▸ **DOCUMENT EXTRACT**
▼

Protect Servers with HAProxy Connection Limits and Queues

By Nick Ramirez

HAProxy connection limits and queues can help protect your servers and boost throughput when load balancing heavy amounts of traffic.
When you use HAProxy as an API gateway in front of your services, it has the ability to protect those servers from traffic spikes. By utilizing connection limits and queues, you can ensure traffic flows through your network at an even pace.

In this article, we look at how you can use maximum connection limits and queues in HAProxy to control how much traffic reaches your servers. By controlling the volume of traffic at the load balancer, you can even increase the throughput of your servers—an idea known as queue-based load leveling—because the servers run under optimal conditions. We’ll use a simple analogy to make things easy to understand: shopping at the supermarket!

Store-wide Maximum Occupancy

Imagine you’re on a break from work and you rush to the supermarket to find some lunch. When you arrive, you see a sign posted next to the door: “Maximum Occupancy: 1000”. All buildings have a maximum occupancy limit—a total number of people allowed inside at the same time. This makes the building safer, aiding a quick evacuation in case of a fire. Anyone arriving once the building is full will need to wait outside until someone comes out. Yes, in our imaginary world, everyone follows the rules!

HAProxy has a maximum occupancy limit too: the total number of connections allowed, process-wide. This stops the process from accepting too many connections at once, which safeguards it from running out of memory. You set it with the maxconn directive in the global section of your configuration:

Here, HAProxy will accept up to 60,000 TCP connections concurrently. Having this limit prevents denial-of-service scenarios that could happen if HAProxy had to maintain more connections than the server’s memory resources allowed. When calculating the amount of memory you’ll need, keep in mind that HAProxy will use two file descriptors—otherwise known as network sockets—for every incoming connection, since it needs to open a connection to the backend server too. With each end using about 16 KB of memory, plan for 32 KB per established connection.

Did You Know? When the global maxconn is not set, it defaults to the number reported by the Linux command ulimit -n, which typically returns 1024 and is too low even for moderate loads.

Connections that arrive after the limit is reached queue up in the kernel’s socket queue until a connection slot in HAProxy becomes free. So, there’s a good chance that even when overloaded, HAProxy will be able to pull excess clients out of the queue so quickly that they never even notice.

Department Maximum Occupancy

After entering the store, you see giant signs lining the walls: Meat & Seafood, Bakery, and Deli. Deli—that’s where you’re headed. In this store, each department has its own occupancy limit. For example, no more than 100 people should be crowded into the Deli section at once.

Like how a supermarket is made up of departments, an HAProxy load balancer separates services into individual frontend sections of the configuration. For example, you might have one frontend that receives traffic for your website, another for your database service, and another for your API. They each listen on a different TCP port and define their own maximum connection limit:

Here, each frontend allows up to 20,000 connections to be active at once. Having these limits prevents any one frontend from hogging all of the available connection slots and starving the others. When this limit is reached, connections to that frontend queue up in the kernel’s socket queue, the same as with the global maxconn setting.

▲

▸ **PROMPT A**
In the HAProxy connection-limits article, how much memory should you plan for each established connection?
▸ **PROMPT B**
List every supermarket department named on the wall signs in the HAProxy connection-limits article.
▸ **PROMPT C**
Write the next part of the HAProxy connection-limits article, picking up after its final sentence.

▸ **INFORMATION PROVIDED**
▼

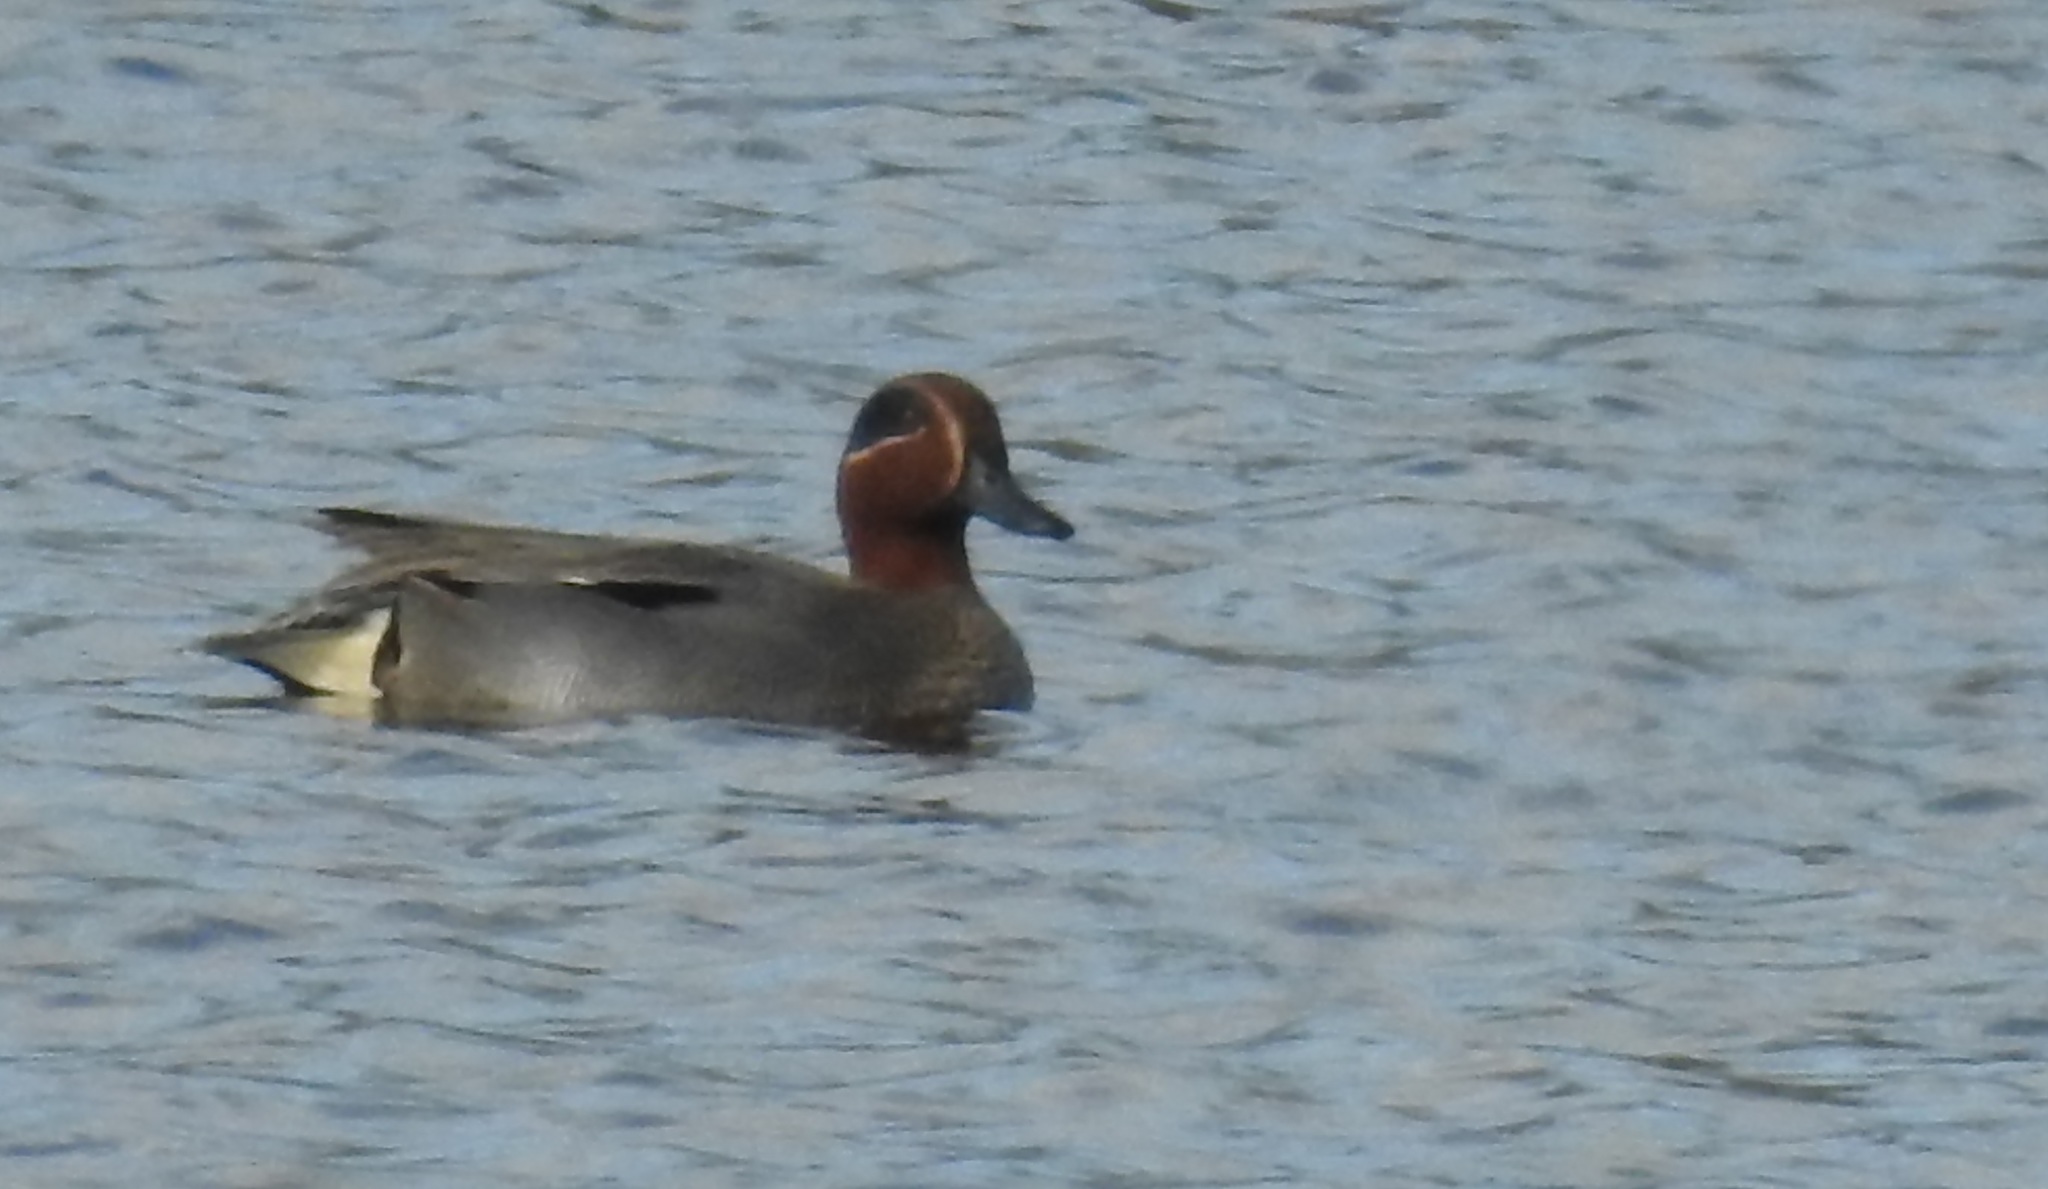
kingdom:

▲

▸ **RIGHT ANSWER A**
32 KB per established connection.

▸ **RIGHT ANSWER B**
Meat & Seafood, Bakery, Deli

▸ **RIGHT ANSWER C**
Checkout / Processing

You’ve found the deli, you’ve grabbed some ready-made food, and you head towards the cashiers to purchase your items. In our supermarket, each department has its own checkout counter where you can purchase your items.

This is similar to how a frontend in HAProxy sends connections to a backend to do the application-specific processing. A backend is a pool of servers—for example, web servers—that respond to clients. In our previous example, we used the default_backend directive in each frontend section to send clients to the correct backend. A backend and frontend pair looks like this:

In a backend section, you define one or more servers to process requests. HAProxy load balances connections or requests across them.

In our imaginary supermarket, servers are analogous to cashier lanes. The deli’s checkout counter (aka backend) may process multiple orders at once depending on how many cashier lanes (aka servers) are available. In HAProxy, you can add more servers to handle more concurrent connections.

What’s more, each server can process multiple connections at once. However, they have their limits. If you send too many connections to a server, you might deplete its memory or saturate its CPU. For that reason, you can set a maxconn parameter on each server line to limit how many connections HAProxy will send to that server:

In this example, HAProxy allows 30 active connections per server. If all of the servers are maxed out, connections queue up, waiting for an available server.

Did You Know? You can use a default-server directive to set default parameters that will apply to all server lines in the same section.

A special behavior applies when load balancing HTTP traffic. When you load balance HTTP, you set mode http in the backend to access HAProxy’s HTTP-specific features. In that case, the maxconn parameter on a server line no longer relates to the number of concurrent connections. Instead, it relates to the number of concurrent HTTP requests. But, in general, the same sort of logic applies. When you set mode tcp in a backend, which is the default, the setting relates to TCP connections. The two modes will never be used together.

Queues

What happens when all cashiers are busy processing orders? A queue begins to form, right? Then when a cashier becomes free, they signal to you that you are next.

Similarly, in HAProxy when all of the servers are processing their maximum number of requests, incoming requests queue up in the backend. Then, each time a slot to a server opens up, one of the queued clients uses it. Ideally, clients don’t stay queued for long and servers get to operate within their optimal range. Having an event-driven architecture, HAProxy can buffer a lot of active connections without exhausting its resources.

This method of protecting servers from overload has the effect of leveling out spikes in traffic. Servers receive a more uniform volume, which means they always operate within the bounds of their hardware specs, which in turn allows them to process requests efficiently and quickly. This is called queue-based load leveling, or as we often call it, server overload protection. Capping the number of concurrent requests sent to a server often results in higher throughput.

How long should a client wait in the queue though? You can set a maximum wait time by adding the timeout queue directive to your backend. In the following, updated example, a client will wait for up to 30 seconds in the queue, after which HAProxy returns a 503 Service Unavailable response to them:

Priority Customers

In HAProxy 1.9 and newer, you can prioritize HTTP requests that are waiting in the queue. Going back to our supermarket analogy, this is like giving some customers a pass that lets them cut to the head of the line. Use the http-request set-priority-class directive to tag connections as higher or lower priority.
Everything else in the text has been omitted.